The problem I have is if the file to be converted to Google Docs is an image file, the "new" Google Docs file not only contains the image but also text extracted via OCR (I assume). I've tried setting that option to false to no avail.

Please help, all I want is to convert image files to pdf without extracting any text from the images.
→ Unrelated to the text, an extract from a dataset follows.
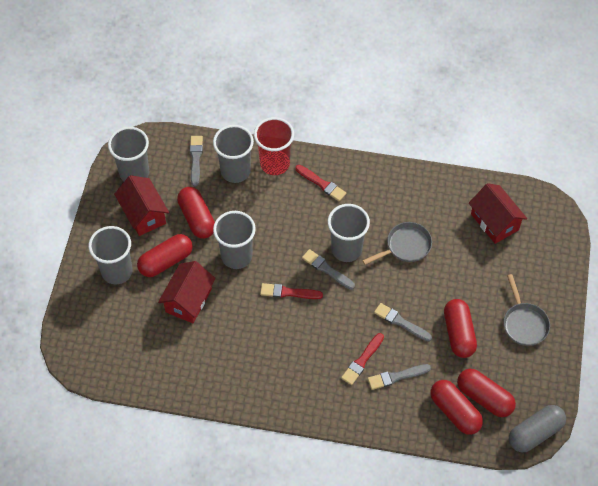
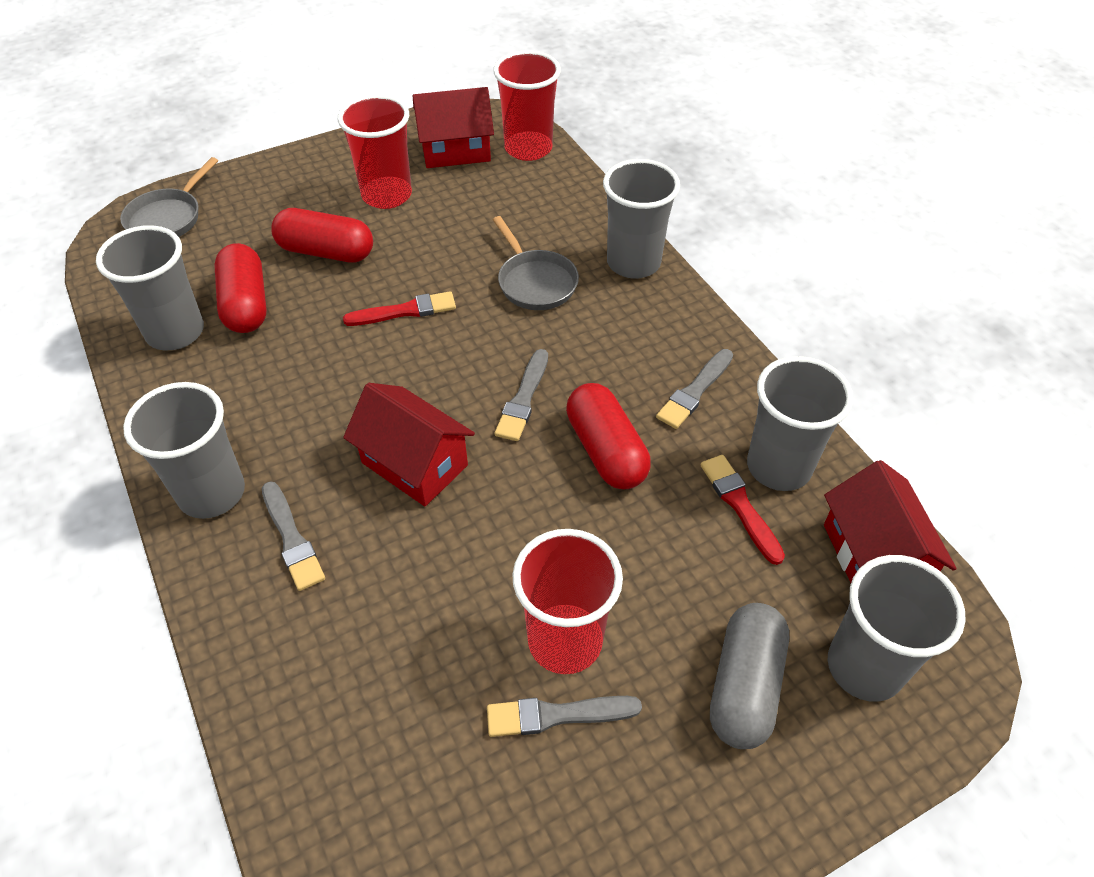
red brush: [260,283,323,299] [296,165,346,201] [341,333,384,385] = 3 -> [343,291,456,326] [701,455,785,565] = 2
red capsule: [137,234,193,277] [177,187,215,239] [430,380,483,435] [444,299,477,358] [457,369,516,417] = 5 -> [214,243,267,333] [271,208,373,263] [566,383,651,489] = 3
red cup: [254,117,294,175] = 1 -> [338,94,412,209] [493,50,561,161] [513,529,623,674] = 3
function afterUpload(form_upload_items, suid, lname,scans_folder){
  var pdf_file_ids, pdf_files, processed_folder, converted_file;
  form_upload_items.forEach (function (form_upload_item_id) {      
    var uploaded_file = DriveApp.getFileById(form_upload_item_id);
    const uft = uploaded_file.getMimeType();
    Logger.log("item has name of '%s' and is of type '%s'", uploaded_file.
    getName(), uft);
    processed_folder = scans_folder.getFoldersByName("Processed").next();
    var file_description = uploaded_file.getDescription();
    if (file_description==null){
      file_description=" "
    }
    if (file_description.includes("Scanned")){
      Logger.log("Already scanned '%s'", uploaded_file.getName());
    }
    else{
      uploaded_file.setDescription("Scanned");
      file_description = uploaded_file.getDescription();
    }        
    if (file_description.includes("Processed")) {
      Logger.log("Already processed %s", uploaded_file.getName());
    }
    else{
      if (uft !=MimeType.PDF && !file_description.includes("Converted")){ // convert file to pdf if required
        //Convert to Google docs
        const file_blob = uploaded_file.getBlob();
        const options ={
          ocr: false,
          supportsAllDrives: true
        }
        const res = Drive.Files.insert({ // Drive API of Advanced Google services is used.
          "mimeType": "application/vnd.google-apps.document",
          "title": uploaded_file.getName() + "_gdocs_conv"
        }, file_blob,options);
        uploaded_file.moveTo(processed_folder);
        uploaded_file.setDescription(file_description+", Converted");
        converted_file = DriveApp.getFileById(res.id);
        converted_file.moveTo(processed_folder);
        const blobPDF = converted_file.getAs(MimeType.PDF);
        //finally convert google docs to PDF
        uploaded_file = scans_folder.createFile(blobPDF);
        Logger.log("Converted %s to pdf",uploaded_file.getName());
      }                   
    }
  });
  const query = "title contains '" +suid+"'"
  const scanned_files = scans_folder.searchFiles(query);
  pdf_file_ids = [];
  pdf_files = [];
  while (scanned_files.hasNext()){
    const scanned_file = scanned_files.next();
    Logger.log("%s %s",scanned_file.getName(), scanned_file.getDescription());
    pdf_file_ids.push(scanned_file.getId());
    pdf_files.push(scanned_file); 
  }
  var function_result = {};
  var documents_folder = scans_folder.getParents().next();
  function_result["file_name_prefix"] = suid+" "+lname;
  function_result["pdf_files"] = pdf_file_ids;
  function_result["documents_folder_id"] = documents_folder.getId(); 
  }

Solution

    1. Open the file that has been created using the "Drive" service with the "DocumentApp",
    2. then search the body of the DocumentApp doc for a paragraph containing the image(googledocs already resizes the image correctly).
    3. Then save the paragraph to memory,
    4. clear the body of the doc,
    5. and lastly paste the saved paragraph back